Retrieve Speaches configuration details

To link Open WebUI and Speaches, you must obtain the Speaches shared endpoint URL and identify the specific STT and TTS model names used within Speaches.

Get the shared endpoint URL

  1. Open Olares Settings, and then go to Applications > Speaches.

  2. In Shared entrances, click Speaches API, and then note down the endpoint URL.

    For example, http://edd26bab0.shared.olares.com.

    Speaches shared entrance

Find model and voice names

  1. Open Speaches from the Launchpad.

  2. Go to the Speech-to-Text tab, click the Model drop-down list, and then note down the default STT model name Systran/faster-whisper-small.

  3. Go to the Text-to-Speech tab, click the Model drop-down list, select the default TTS model speaches-ai/Kokoro-82M-v1.0-ONNX, and then note down the model name.

  4. From the Voice drop-down list, select a voice for the AI to use when reading responses aloud, and then note down the voice name. For example, am_eric.

    Text-to-speech generation

Configure audio settings in Open WebUI

  1. In Open WebUI, click your profile icon, and then go to Admin Panel > Settings > Audio.

  2. In the Speech-to-Text section, specify the following settings:

    • Speech-to-Text Engine: Select OpenAI.
    • API Base URL: Enter the Speaches shared endpoint URL and append /v1 to the end. For example, http://edd26bab0.shared.olares.com/v1.
    • API Key: Enter any text. Do not leave it empty.
    • STT Model: Enter the STT model name you noted down earlier. That is Systran/faster-whisper-small.
  3. In the Text-to-Speech section, specify the following settings:

    • Text-to-Speech Engine: Select OpenAI.
    • API Base URL: Enter the Speaches shared endpoint URL and append /v1 to the end. For example, http://edd26bab0.shared.olares.com/v1.
    • API Key: Enter any text. Do not leave it empty.
    • TTS Voice: Enter the voice name you noted down earlier. For example, am_eric.
    • TTS Model: Enter the TTS model name you noted earlier. That is, speaches-ai/Kokoro-82M-v1.0-ONNX.

    Audio settings in Open WebUI

  4. Click Save.

Verify the configuration

Test the individual audio features to ensure the integration works correctly.

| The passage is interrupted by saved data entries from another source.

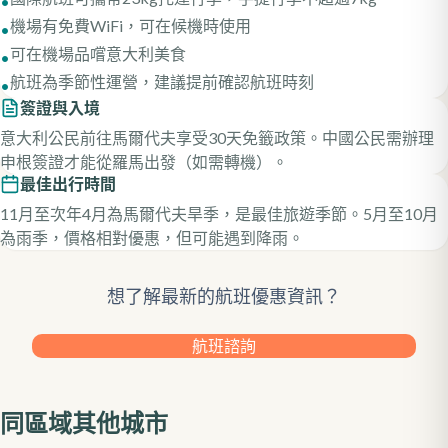
•
機場有免費WiFi，可在候機時使用
•
可在機場品嚐意大利美食
•
航班為季節性運營，建議提前確認航班時刻
•
簽證與入境
意大利公民前往馬爾代夫享受30天免籤政策。中國公民需辦理
申根簽證才能從羅馬出發（如需轉機）。
最佳出行時間
11月至次年4月為馬爾代夫旱季，是最佳旅遊季節。5月至10月
為雨季，價格相對優惠，但可能遇到降雨。
想了解最新的航班優惠資訊？
航班諮詢
同區域其他城市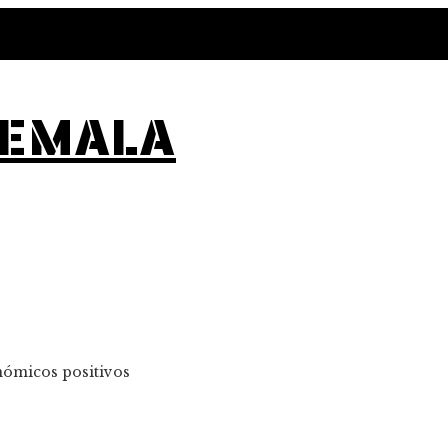
TEMALA
nómicos positivos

Run Open WebUI in a new tab for audio

Modern web browsers block microphone access for applications running inside the Olares desktop window. To use voice features without receiving a "Permission denied" error, select open_in_new in the top-right corner of the Open WebUI window to open it in a new browser tab. Perform the following tests in that new browser tab.

Test speech-to-text

  1. Start a new chat in Open WebUI.

  2. Select a model.

  3. Click mic next to the message input field.

    Dictate button

  4. Allow browser microphone access when prompted.

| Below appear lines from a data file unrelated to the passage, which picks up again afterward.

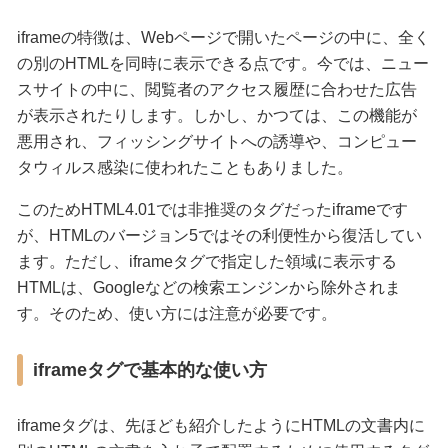
iframeの特徴は、Webページで開いたページの中に、全く
の別のHTMLを同時に表示できる点です。今では、ニュー
スサイトの中に、閲覧者のアクセス履歴に合わせた広告
が表示されたりします。しかし、かつては、この機能が
悪用され、フィッシングサイトへの誘導や、コンピュー
タウィルス感染に使われたこともありました。
このためHTML4.01では非推奨のタグだったiframeです
が、HTMLのバージョン5ではその利便性から復活してい
ます。ただし、iframeタグで指定した領域に表示する
HTMLは、Googleなどの検索エンジンから除外されま
す。そのため、使い方には注意が必要です。
iframeタグで基本的な使い方
iframeタグは、先ほども紹介したようにHTMLの文書内に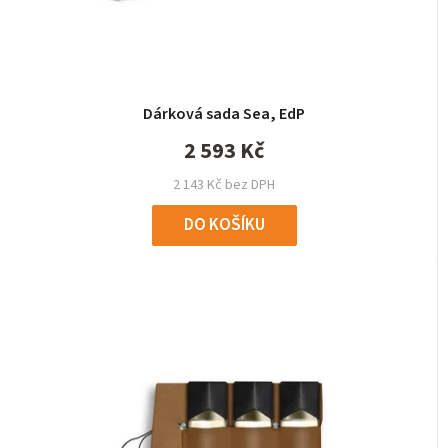
Dárková sada Sea, EdP
2 593 Kč
2 143 Kč bez DPH
DO KOŠÍKU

  5. Speak into your microphone. Your speech is transcribed into the text box.

Test text-to-speech

  1. Send a message to the model and wait for a response.

  2. Click volume_up under the response. The response is spoken aloud.

    Read aloud

Test continuous voice mode

  1. In the chat interface, click graphic_eq. The first load might take a few moments as models initialize.

    Voice mode

  2. Speak naturally. The system will transcribe your speech, generate a response, and read it back automatically.

Resource usage

Using audio features invokes the LLM, STT, and TTS models simultaneously. Make sure your device has enough VRAM and memory for all three models to load and switch smoothly. If resources run low, Olares might stop apps to protect the system, causing brief unavailability.

For production use, consider setting the GPU mode to Memory slicing to prevent resource contention between models.

Non-English speech

The default STT and TTS models might not perform well for non-English languages. You can switch to different models in the Speaches Playground if needed. For instructions on changing models, see Manage models in Speaches.